Queensland had the highest quarterly and annual growth changes of 0.7 and 9.9 per cent respectively, while Western Australia recorded the lowest increase at 0.5 per cent and an annual figure of 6.9 per cent.

“There’s been a significant drop off in dwelling approvals in the year to April, which will flow through to prices. As the level of residential construction work reduces pressure on material costs and labour supply is likely to reduce further,” CoreLogic’s Mr Bennett said.

When asked how important lower construction costs were in stabilising a building industry still beset with company collapses, Urban Development Institute of Australias President, Maxwell Shifman, said, “It’s not time to celebrate quite yet.”

“Slowing growth in construction costs is simply things getting worse less quickly.

“More predictability should provide greater confidence for builders and developers when assessing bringing new projects to market, which will be welcome relief after two years of unpredictability.

“But we are only talking about an abatement of cost growth, with minimal likelihood of substantial reduction, so new projects under consideration will need to achieve higher sales prices to be viable.”

Cycle of chronic undersupply

In comments that reflect the national housing conundrum, Damian Collins, Chairman of Westbridge Funds Management, said of the Western Australian market that building approvals went through the roof for a short time when all the COVID grants were put in place.

“Consequently, we also saw dwelling commencements increase significantly also in the period 12 months thereafter, where they averaged over 6,250 per quarter in 2021 (more than 25,000 for the year).

“This should all mean lots more supply shouldn't it?
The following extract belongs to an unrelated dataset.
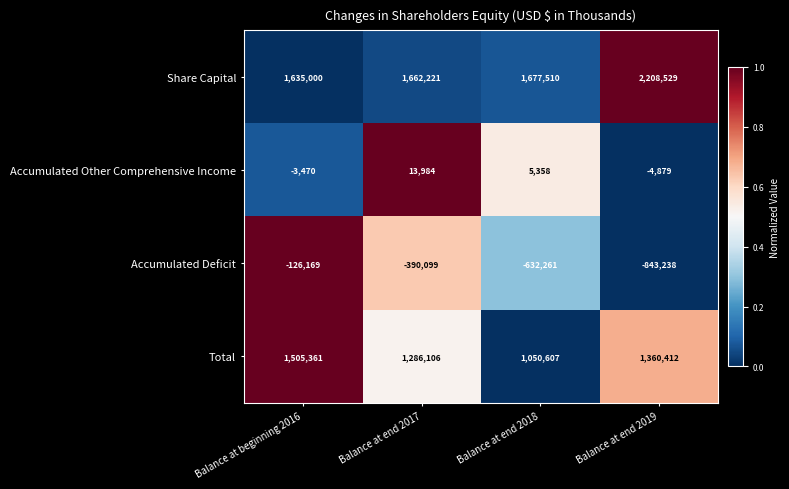

Which series has the largest range (max minus min)?

Accumulated Deficit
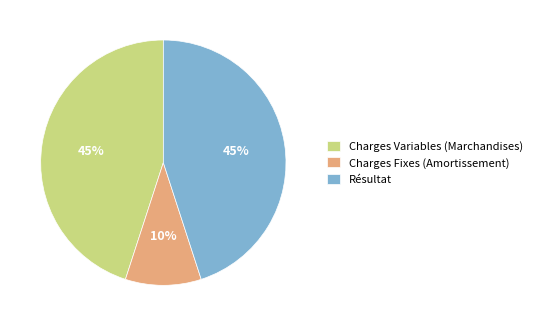

The Charges Variables (Marchandises) slice represents 53% of the pie. True or false?

False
Yes and No.

“Ultimately the housing started will be completed and in the long run, it will mean more supply, however, dwelling completions have barely moved and sit at an average of around 3,600 per quarter (14,400 per annum) over the last two years.

“It is great to have a strong pipeline of work but if the building industry doesn’t have the capacity to deliver those homes in a timely manner, then we will continue to experience a critical housing shortage around the country.

“Without more apprentices and a growth in migration of people with trade skills, we will be stuck in the cycle of chronic undersupply for years and years ahead.”

Article Q&A

Are building costs still hurting the building industry?

Construction cost increases are finally starting to slow. Although they increased by 12.7 per cent over the past 12 months, the quarterly increase was 1.2 per cent, the lowest increase in almost two years.

What effect is population growth having on housing supply?

Last year, we saw an increase of almost 500,000 people. That means that in just one year, we need roughly an additional 200,000 homes. With 173,000 homes built last year, we are falling short in just one year by 27,000 homes.